Avais-je donc menti à Sundara, au cours de cette nuit d’été ? Non. Le seul que je trompais, ce soir-là, était moi-même. Ma conjecture péchait à la base, car la connaissance que j’avais de ma propre personne était imparfaite. Entre août et novembre j’avais appris une chose : que la proximité du pouvoir devient intoxicante. Pendant plus d’un an j’avais tiré de Paul Quinn une vitalité nouvelle. Lorsqu’on passe tant de jours si près des commandes, on se trouve entraîné par le flux d’énergie, on finit par être véritablement drogué. Ce n’est pas de votre plein gré que vous abandonnez la dynamo qui vous alimente. Le jour où Quinn, futur maire, eut recours à mes services, il disait avoir besoin de moi et j’ai pu le croire, mais il serait plus vrai d’ajouter que lui-même m’était nécessaire. Quinn prenait son élan pour un formidable saut en hauteur, un passage météorique à travers la sombre nuit américaine. Je souhaitais maintenant faire partie de sa suite, prendre un peu de son feu et m’y réchauffer. Rien de plus simple – et de plus humiliant. Libre à moi d’arguer qu’en servant Quinn je participais à une vaste et exaltante croisade pour délivrer la plus fameuse de nos métropoles, et que j’aidais à tirer des abîmes la civilisation urbaine moderne, à lui restituer but et viabilité. Peut-être étais-je sincère, d’ailleurs. Mais ce qui me poussait vers Quinn était l’attirance du pouvoir. Le pouvoir de modeler, de façonner, de transformer.

Notre équipe au grand complet entra immédiatement dans la nouvelle administration new-yorkaise. Quinn prit Haig Mardokian comme adjoint et Bob Lombroso comme gestionnaire des finances. George Missakian fut chargé des moyens de propagande et Ara Ephrikian dirigeait la Planification.

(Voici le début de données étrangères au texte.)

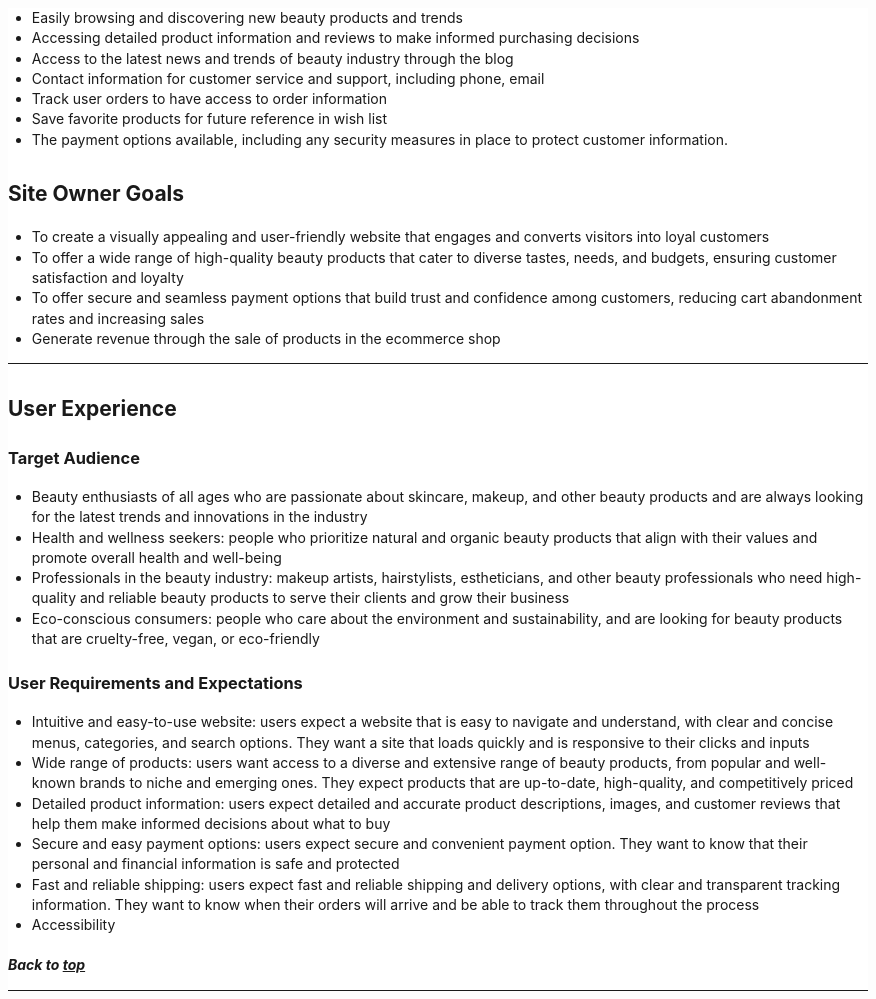 - Easily browsing and discovering new beauty products and trends
- Accessing detailed product information and reviews to make informed purchasing decisions
- Access to the latest news and trends of beauty industry through the blog
- Contact information for customer service and support, including phone, email
- Track user orders to have access to order information
- Save favorite products for future reference in wish list
- The payment options available, including any security measures in place to protect customer information.

## Site Owner Goals
- To create a visually appealing and user-friendly website that engages and converts visitors into loyal customers
- To offer a wide range of high-quality beauty products that cater to diverse tastes, needs, and budgets, ensuring customer satisfaction and loyalty
- To offer secure and seamless payment options that build trust and confidence among customers, reducing cart abandonment rates and increasing sales
- Generate revenue through the sale of products in the ecommerce shop
<hr>

## User Experience
### Target Audience
- Beauty enthusiasts of all ages who are passionate about skincare, makeup, and other beauty products and are always looking for the latest trends and innovations in the industry
- Health and wellness seekers: people who prioritize natural and organic beauty products that align with their values and promote overall health and well-being
- Professionals in the beauty industry: makeup artists, hairstylists, estheticians, and other beauty professionals who need high-quality and reliable beauty products to serve their clients and grow their business
- Eco-conscious consumers: people who care about the environment and sustainability, and are looking for beauty products that are cruelty-free, vegan, or eco-friendly

### User Requirements and Expectations
- Intuitive and easy-to-use website: users expect a website that is easy to navigate and understand, with clear and concise menus, categories, and search options. They want a site that loads quickly and is responsive to their clicks and inputs
- Wide range of products: users want access to a diverse and extensive range of beauty products, from popular and well-known brands to niche and emerging ones. They expect products that are up-to-date, high-quality, and competitively priced
- Detailed product information: users expect detailed and accurate product descriptions, images, and customer reviews that help them make informed decisions about what to buy
- Secure and easy payment options: users expect secure and convenient payment option. They want to know that their personal and financial information is safe and protected
- Fast and reliable shipping: users expect fast and reliable shipping and delivery options, with clear and transparent tracking information. They want to know when their orders will arrive and be able to track them throughout the process
- Accessibility

##### Back to [top](#table-of-contents)<hr>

Nous étions maintenant tous les cinq autour de Paul Quinn, et nous nous chargions du reste. Ephrikian proposait la plupart des gens à nommer, Missakian, Lombroso et Mardokian appréciaient leur compétence, je donnais à chacun une cote d’amour intuitive, et Quinn décidait en dernier lieu. Nous trouvâmes ainsi l’assortiment habituel de Noirs, de Portoricains, de Chinois, d’Italiens, d’Irlandais, de Juifs, etc., nécessaire pour faire fonctionner les services des Ressources Humaines, du Logement et de la Construction, des Activités Culturelles – bref, de toutes les administrations. Puis nous mîmes discrètement plusieurs de nos fidèles (y compris nombre d’Arméniens et de Juifs du Sephardim) en bonne place aux échelons inférieurs. Nous gardâmes les personnes les plus qualifiées provenant de l’équipe DiLaurenzio (ce qui ne faisait pas beaucoup) et rappelâmes deux ou trois commissaires du terrible Gottfried – des durs, certes, mais relativement éclairés. C’était une sensation exaltante, que de choisir les gens capables de gouverner le Grand New York, d’éliminer les médiocres et les opportunistes, de les remplacer par des hommes et des femmes doués d’initiative et d’audace – des gens qui, le hasard aidant (je dis bien le hasard), constituaient un mélange ethnico-géographique dont le cabinet de notre maire ne pouvait se passer.